When I ate alone at coffee shops or tapas restaurants, strangers greeted me, ask what I was reading, where I was from, that my Spanish was great (even when it wasn’t). People went out of their way to explain that the Canary Islands has always welcomed people from everywhere, with open arms and open doors. But the rise in tourist numbers and, with it, economic activity, has not coincided with an increase in wealth or better quality of life for workers in the tourism industry. 

It’s often that people with the most wealth in the Canary Islands are from elsewhere, like the German family who owns Loro Parque and Siam Park; or the Belgian investors of the Cuna del Alma tourism “macroproject.” The Canary Islands are incredibly attractive to foreign investors, who benefit from tax incentives and the year-round sunshine. But the economic benefit comes at an environmental cost. In a place with strained resources—Tenerife is effectively a growing desert—how many more people can the island take?

Sustainable choices have always grounded me in the face of everyday climate anxiety: I can’t change the world, but I can use a reusable coffee cup. Stuff like that. Still, I know the extent to which my actions make a difference. I know my own futility. I am one person, and the planet keeps turning and fossil fuels keep burning.

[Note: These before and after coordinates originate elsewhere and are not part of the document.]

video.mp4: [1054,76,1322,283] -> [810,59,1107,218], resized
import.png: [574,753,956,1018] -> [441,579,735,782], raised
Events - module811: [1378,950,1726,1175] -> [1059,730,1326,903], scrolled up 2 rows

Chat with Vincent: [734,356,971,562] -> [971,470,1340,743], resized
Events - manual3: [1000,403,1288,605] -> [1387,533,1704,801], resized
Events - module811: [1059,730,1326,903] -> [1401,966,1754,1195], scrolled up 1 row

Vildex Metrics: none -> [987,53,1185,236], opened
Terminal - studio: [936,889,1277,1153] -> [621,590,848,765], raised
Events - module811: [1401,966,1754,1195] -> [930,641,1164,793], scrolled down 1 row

I look toward the future with hope for change, little by little, on a bigger scale, like the ongoing energy transition in the United States.

In the same vein, the anti-tourism movement that caught the media’s attention (and mine) over the summer isn’t focused on individual tourists. Protesters demand more than self-sacrifice from prospective tourists. They fight for systemic changes to their tourism model that will allow them dignified work; and they fight for the protection of their environment for generations of locals and visitors to come.